Textabschnitt>
--
In der prospektiven NOAH-AFNET-6-Studie (Non vitamin K antagonist Oral anticoagulants in patients with Atrial High-Rate episode) wurde die Effektivität und Sicherheit einer oralen Antikoagulation geprüft.3 Hierzu wurden 2.534 Patientinnen und Patienten mit Device-detektiertem Vorhofflimmern (DDAF) (Episoden detektiert im Schrittmacher, Defibrillator oder implantierbarem Looprecorder ≥ 6 Minuten) randomisiert mit dem oralen Antikoagulans Edoxaban oder mit Placebo behandelt. Die Patientinnen und Patienten wiesen zuvor kein klinisch im EKG diagnostiziertes Vorhofflimmern auf. Primärer Endpunkt waren Schlaganfälle, systemische Embolien oder kardiovaskuläre Todesfälle. Der Sicherheitsendpunkt war Tod oder schwere Blutung nach der ISTH-Definition. In einem doppelblinden, doppel-dummy Design erhielten Patientinnen und Patienten mit bestehender ASS-Indikation in der Placebo-Gruppe ASS statt Placebo; dies betraf 55 % der Patientinnen und Patienten; 45 % erhielten Placebo ohne Wirkstoff. NOAH-AFNET 6 wurde nach der Randomisierung aller Patientinnen und Patienten und nach Beobachtung von 81 % der primären Endpunkte wegen erwarteter Sicherheitssignale und einem Trend zur Unwirksamkeit abgebrochen..
--
Gespeicherte Dateneinträge:
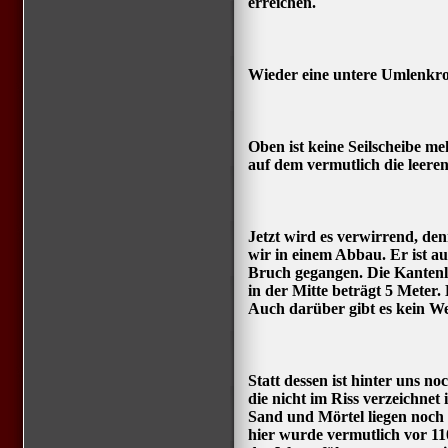
erreichen.
Wieder eine untere Umlenkrol
Oben ist keine Seilscheibe me
auf dem vermutlich die leer
Jetzt wird es verwirrend, den
wir in einem Abbau. Er ist a
Bruch gegangen. Die Kanten
in der Mitte beträgt 5 Meter
Auch darüber gibt es kein W
Statt dessen ist hinter uns n
die nicht im Riss verzeichnet i
Sand und Mörtel liegen noch
hier wurde vermutlich vor 1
--
Ziel der Übung> Setze den Text zur NOAH-AFNET-6-Studie nach seinem letzten Satz fort.

Lösung>
In der nun vorgestellten Win-Ratio-Analyse wurden 2.534 Patientinnen und Patienten analysiert (Durchschnittsalter 77 ± 7 Jahre, 947 (37 % Frauen, medianer CHA₂DS₂ VA-Score 3 (IQR 3–4), mediane Nachbeobachtungsdauer 21 Monate (IQR 10–38).2
Für die Win-Ratio-Analyse wurden die Endpunkte hierarchisch geordnet. Am schwersten wog Tod ((1) Gesamtmortalität), gefolgt von (2) Schlaganfall, (3) systemische Embolie, Myokardinfarkt oder Lungenembolie sowie (4) schwere Blutungen. Als zusätzliche Analyse wurde (5) Lebensqualität verglichen. In weiteren Analysen wurden alternative Hierarchien untersucht, beispielsweise die Substitution der Gesamtmortalität durch kardiovaskulären Tod, sowie die Einbeziehung zusätzlicher Endpunkte wie der gesundheitsbezogenen Lebensqualität. Ferner wurden zusätzlich die Win-Odds berechnet, um die Anzahl unentschiedener Vergleiche zwischen Edoxaban und Placebo zu berücksichtigen.
70 % der eingeschlossenen Patientinnen und Patienten hatten einen CHA2DS2VASc-Score von 1 oder 2, alle Patientinnen und Patienten bekamen im Jahr vor dem Einschluss in die Studie ein mindestens zweimaliges Herzrhythmusmonitoring über 1-3 Tage. Das Follow-up lag bei 2 Jahren, die Entscheidung zum Absetzen der Antikoagulation ist aber eine sehr langfristige Entscheidung. Mit größerem zeitlichen Abstand ist zu erwarten, dass es häufiger zu (asymptomatischen) Vorhofflimmerrezidiven kommt, dann könnte sich ein Verzicht auf eine Antikoagulation als schädlich erweisen.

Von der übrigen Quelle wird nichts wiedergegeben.